▶ ЗАДАНИЕ:
Ответьте, пожалуйста, по приведенному ниже отрывку: как Плеханов окрестил свободную общую комнату после своего первого посещения?
=== ПРЕДЛОЖЕННЫЙ ОТРЫВОК ===
Ему, видимо, было приятно, что молодые товарищи с вниманием относились к его важнейшей экономической работе.

Заговорили о махаевщине, о том, какое произвела она впечатление на ссылку, многие ли поддались. Я рассказал, что первая гектографированная тетрадь Махайского, доставленная нам «сверху» по Лене, произвела на большинство из нас сильное впечатление резкой критикой социал-демократического оппортунизма и в этом смысле совпадала с тем ходом наших мыслей, который вызывался полемикой между Каутским и Бернштейном. Вторая тетрадь, где Махайский «срывает маску» с марксовых формул воспроизводства, усматривая в них теоретическое оправдание эксплуатации пролетариата интеллигенцией, вызвала в нас теоретическое возмущение. Наконец, полученная нами позже третья тетрадь, с положительной программой, в которой пережитки экономизма сочетались с зародышами синдикализма, произвела впечатление полной несостоятельности.

Насчет моей дальнейшей работы разговор был в этот раз, разумеется, лишь самым общим. Я хотел, прежде всего, ознакомиться с вышедшей литературой, а затем предполагал нелегально вернуться в Россию. Решено было, что я должен сперва «осмотреться».

Для жительства я был отведен Надеждой Константиновной за несколько кварталов, в дом, где проживали Засулич, Мартов и Блюменфельд, заведовавший типографией «Искры». Там нашлась свободная комната и для меня. Квартира эта, по обычному английскому типу, располагалась не горизонтально, а вертикально: в нижней комнате жила хозяйка, а затем друг над другом жильцы. Была еще одна свободная общая комната, которую Плеханов окрестил после своего первого посещения вертепом. В комнате этой, не без вины Веры Ивановны Засулич, но и не без содействия Мартова, царил большой беспорядок. Тут пили кофе, сходились для разговоров, курили и пр. Отсюда и название.
=== НАБОР ДАННЫХ ===
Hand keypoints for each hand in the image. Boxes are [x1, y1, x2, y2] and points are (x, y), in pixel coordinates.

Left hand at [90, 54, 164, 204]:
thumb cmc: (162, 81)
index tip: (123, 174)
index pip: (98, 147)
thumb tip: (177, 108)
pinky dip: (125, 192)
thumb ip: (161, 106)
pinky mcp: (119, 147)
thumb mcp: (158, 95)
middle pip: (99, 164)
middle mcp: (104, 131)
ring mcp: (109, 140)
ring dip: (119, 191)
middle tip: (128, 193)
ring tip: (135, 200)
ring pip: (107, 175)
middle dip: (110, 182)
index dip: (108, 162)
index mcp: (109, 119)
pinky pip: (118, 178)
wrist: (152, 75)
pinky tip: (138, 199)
===
▶ МЕСТО ДЛЯ ОТВЕТА:
Вертепом.